Persephone in Finsbury Park

Persephone in Finsbury Park

Second Light Publications, 2016
ISBN 978-0-9927088-2-5

Description

The poems move seamlessly between every day personal feelings of hope, anxiety, concern about the world we live in, to glowing visions of what might and back to reality. Women’s continuing struggle to achieve ‘identity’ is the theme of seven poems in the second part of the book including the narrative poem, Persephone in Finsbury Park, an updating of the Greek myth to a warm and serious contemporary story about Persi, the young heroine who becomes her own person.

Excerpt

THE REAL MRS BEETON

Heaving her enormous bulk onto a bookshelf high
above my bed, then pushing until she was out of sight
took all my strength and it didn’t dislodge her from my mind.

But I rebelled against the weight of her disapproval,
shut myself away every morning in that small room
of my own, the room which is me, to let imagination

run wild as brambles and grasses in an untended garden,
coaxed visions into scribblings on paper until desk
and floor were littered, until unblinking as owl eyes,

words stared from my screen. Of course, the moment
I emerged I came face to face with her large a life
on the landing. For years this matron, large-bosomed

and with a voluminous knowledge gathered from decades
of managing a household, followed me around tutting
because I hadn’t blanched or basted, couldn’t pluck a duck.

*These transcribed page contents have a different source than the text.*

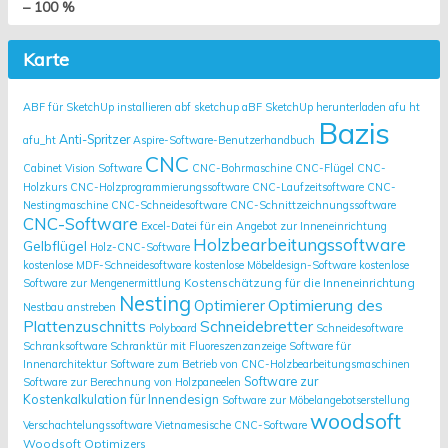
– 100 %
Karte
ABF für SketchUp installieren
abf sketchup
aBF SketchUp herunterladen
afu ht
Bazis
Anti-Spritzer
afu_ht
Aspire-Software-Benutzerhandbuch
CNC
Cabinet Vision Software
CNC-Bohrmaschine
CNC-Flügel
CNC-
Holzkurs
CNC-Holzprogrammierungssoftware
CNC-Laufzeitsoftware
CNC-
Nestingmaschine
CNC-Schneidesoftware
CNC-Schnittzeichnungssoftware
CNC-Software
Excel-Datei für ein Angebot zur Inneneinrichtung
Holzbearbeitungssoftware
Gelbflügel
Holz-CNC-Software
kostenlose MDF-Schneidesoftware
kostenlose Möbeldesign-Software
kostenlose
Kostenschätzung für die Inneneinrichtung
Software zur Mengenermittlung
Nesting
Optimierung des
Optimierer
Nestbau anstreben
Plattenzuschnitts
Schneidebretter
Polyboard
Schneidesoftware
Schranksoftware
Schranktür mit Fluoreszenzanzeige
Software für
Innenarchitektur
Software zum Betrieb von CNC-Holzbearbeitungsmaschinen
Software zur
Software zur Berechnung von Holzpaneelen
Kostenkalkulation für Innendesign
Software zur Möbelangebotserstellung
woodsoft
Verschachtelungssoftware
Vietnamesische CNC-Software
Woodsoft Optimizers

She snorted at unruly children sliding down the stairs,
at dust rollicking along skirting boards, rounded on me
for failing to keep a properly stocked linen cupboard.

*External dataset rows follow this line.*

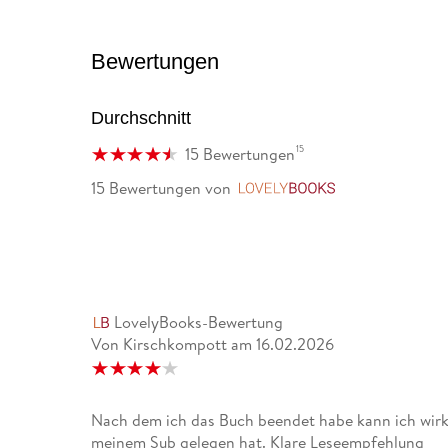
Bewertungen
Durchschnitt
15
15 Bewertungen
15 Bewertungen
von
LovelyBooks
LovelyBooks-Bewertung
Von Kirschkompott
am
16.02.2026
Nach dem ich das Buch beendet habe kann ich wirkl
meinem Sub gelegen hat. Klare Leseempfehlung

Then the day I found out this paragon was Isabella Beeton,
a young woman who instead of devoting her life to home
and family like other Victorian wives, travelled by train

with her publisher husband to his London office, wrote
books fat with information, mostly magpied from other books,
about household management, became a money-spinner,

an authority for later generations. I also learnt she’d suffered
several miscarriages, bore two children who died in infancy,
two who survived, died herself after the second –

thanks to Mr Beeton’s syphilis. Yet for years books
in her name continued to appear. The matron’s ghost
still persists in my mind but what troubles me is Isabella.

For all the thousands of pages this woman produced
in her short life, the real Mrs Beeton didn’t leave
a single word about what she thought, felt, endured.

Reviews

“Youthful exuberance and zest for life leap from the pages of this collection… Many of the starting points are reassuringly familiar: the minutiae of daily London life, the domestic fauna and flora. The way in which poems suddenly take wing is familiar too. But they always fly to unfamiliar places… A poem about the humble swede asks us to conceive a day when even this ungainly vegetable is an endangered species. The poems are rooted in the twenty-first century, never in the past…The book’s eponymous poem is a rollicking read to be devoured by all those whose hearts sink when confronted with a long poem.”
Justina Hart, in Artemispoetry

“This pamphlet is packed with colour and soul and a sense of the numinous in the common or everyday. Many of these poems are imbued with a joy in simple existence, leaving the reader enriched and more aware of the startling fact of simply being alive and in the world. Schneider is a sensory poet and the book is full of exquisite imagery, often inspired by the natural world, with the best poems lifting the reader into new and unexpected territories. The title poem is a tour-de-force exploring the dynamics of the mother-child relationship amongst other themes. It is highly readable, witty and I devoured it in one setting. For seasoned poetry readers and those new to the genre, I would highly recommend this collection.”